Port-a-Cath Insertion in Pediatric Patients With Malignancy in Tabuk

Cureus. 2021 Aug 23;13(8):e17379. doi: 10.7759/cureus.17379. eCollection 2021 Aug.


Objectives A port-a-cath has become the cornerstone of supportive care and therapy for most childhood malignancies. It is routinely used in children for recurrent blood sampling or intravenous therapies. This study aimed to investigate the complications of port-a-cath insertion in children, the reasons for its removal or reinsertion, and to compare open and percutaneous techniques of insertion in pediatric patients with cancer in the northwest region of Saudi Arabia. Materials and methods This is a retrospective observational study, which reviews pediatric cases that underwent port-a-cath insertion between 2008 and 2017. Their medical records were assessed for patient characteristics, indications for insertion, the nature of port use, their reasons for removing them, and port-related complications. Results We included 64 patients who had a total of 79 port-a-cath insertions in this study.

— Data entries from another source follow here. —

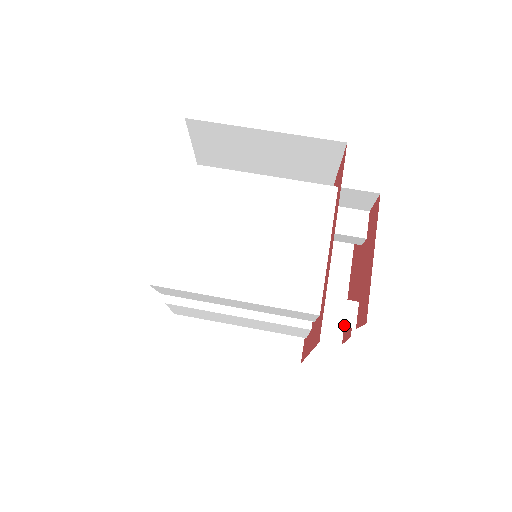
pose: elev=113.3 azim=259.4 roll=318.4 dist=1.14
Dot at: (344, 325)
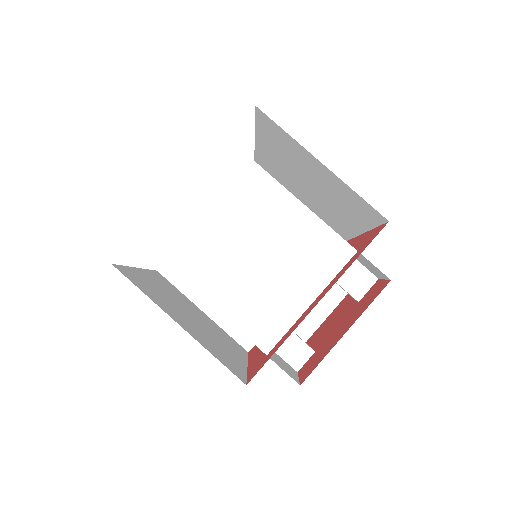
Dot at: (290, 363)
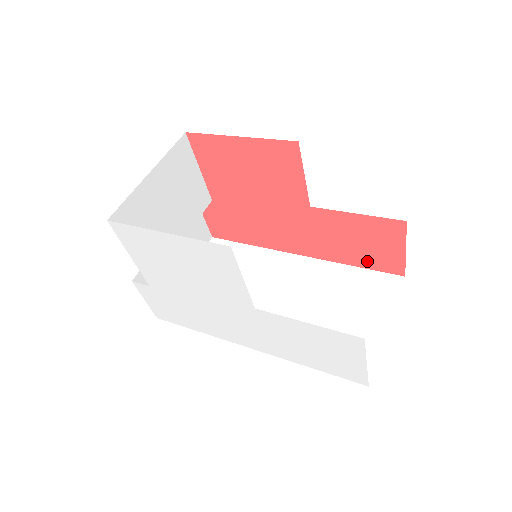
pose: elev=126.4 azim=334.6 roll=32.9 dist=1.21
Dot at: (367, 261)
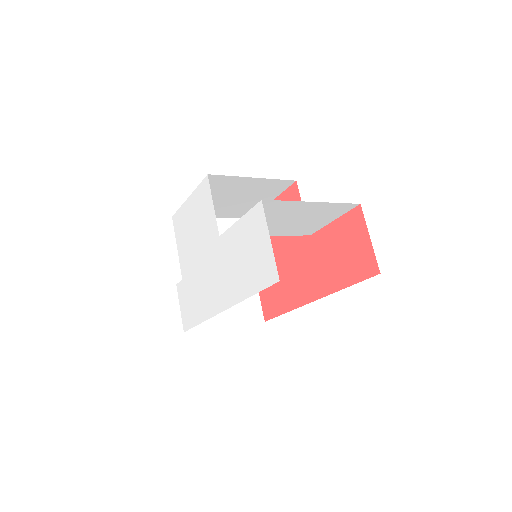
Dot at: (352, 273)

The median age at first insertion was 38 months (51.56% female, 48.44% male). The mean duration between the first insertion and the removal of the port-a-cath was 36 ± 17 months. The right internal jugular vein was used in most cases. The rate of complications at our institution was 9.38%. Conclusions In pediatric cancer patients, a port-a-cath can be safely used, is associated with minimal complications, and can be easily managed without serious complications. The most common complications were attributed to infections, followed by the malfunction and obstruction of ports.

Keywords: chemotherapy; children; complications; leukemia; malignancy; pediatric oncology; port-a-cath.